NEWS of higher-than-expected numbers of cattle entering US feedlots has dampened market sentiment this week.

During March, US producers placed 1.73 million head in the nations feedlots, a 22% increase above 1998 and well ahead of forecasts.

This jump in placements points to an overhang of market-ready finished cattle in coming months.

Packing activity was in line in March, with an expected 5% year-on-year increase in the marketing rate to slaughter houses at 1.66 million head.
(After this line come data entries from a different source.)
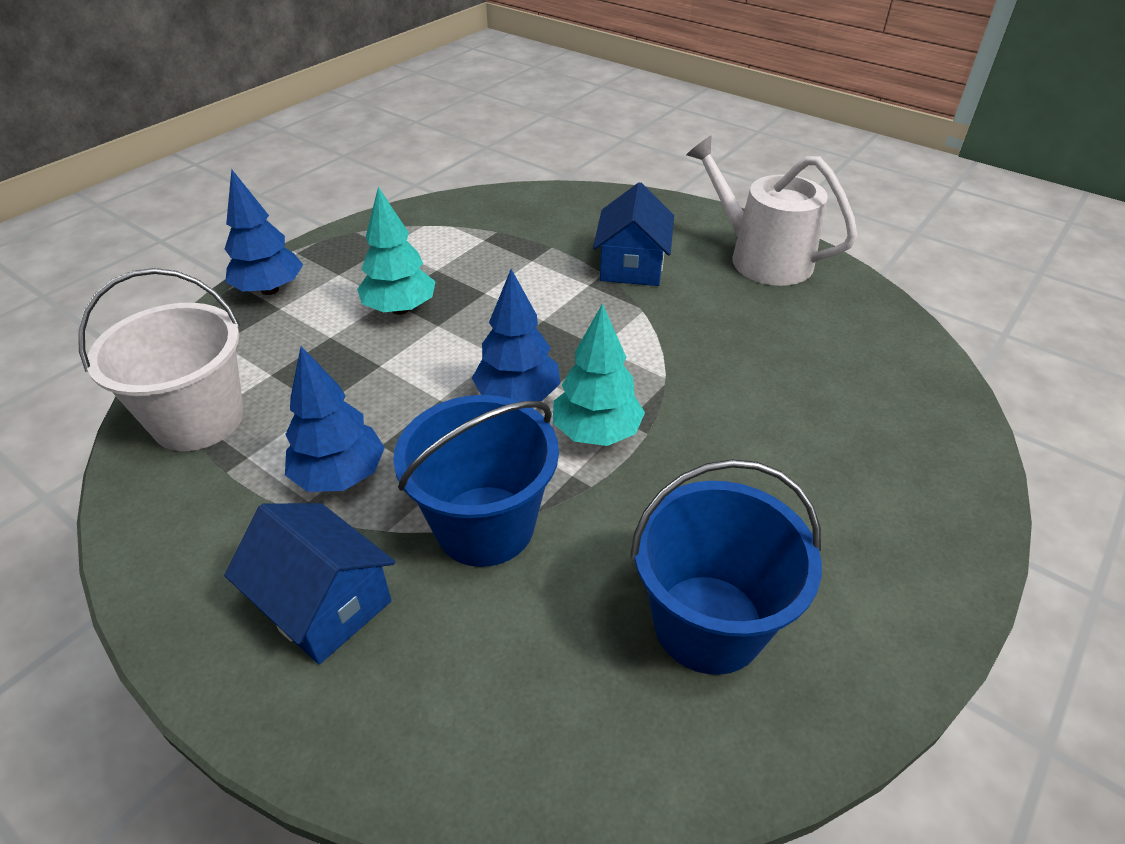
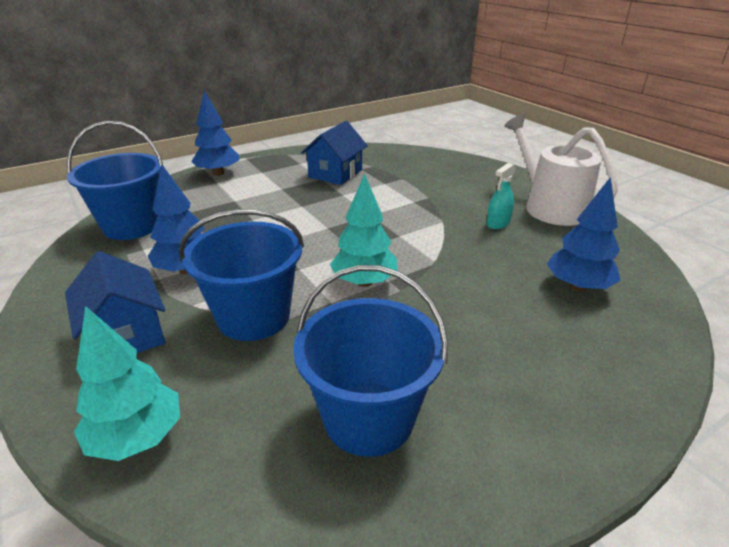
camera: 20 degrees right, 10 degrees down
(198, 419) = (132, 226): white bucket -> blue bucket
(400, 309) = (285, 194): turquoise tree -> turquoise tree (137, 437)
(518, 396) = (325, 251): blue tree -> blue tree (578, 286)
(632, 265) = (450, 196): blue house -> blue house (335, 173)
(712, 299) = (498, 223): none -> turquoise spray bottle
In the wake of the US Department of Agricutures monthly Cattle on Feed report, the Chicago May feeder (store) cattle futures contract ran out of steam and settled yesterday (Wednesday) at 71.6¢/lb (98p/kg), little changed from the past few days of trading.

Packers believe this is a buyers market and have dropped their bids for live animals from 65¢/lb last week to 63¢/lb (86p/kg) currently.

Margins for slaughter activity are attractive currently, due to the cheaper fed cattle prices and some strength in boxed beef values.

While it is still early in the year for a seasonal pick-up in domestic demand, market attention is focussed on US food-aid to Russia as an outlet for US beef

Despite the Kosovo crisis, the US still plans to ship 120,000t of free beef to Russia, probably over the next three to four months depending on logistics.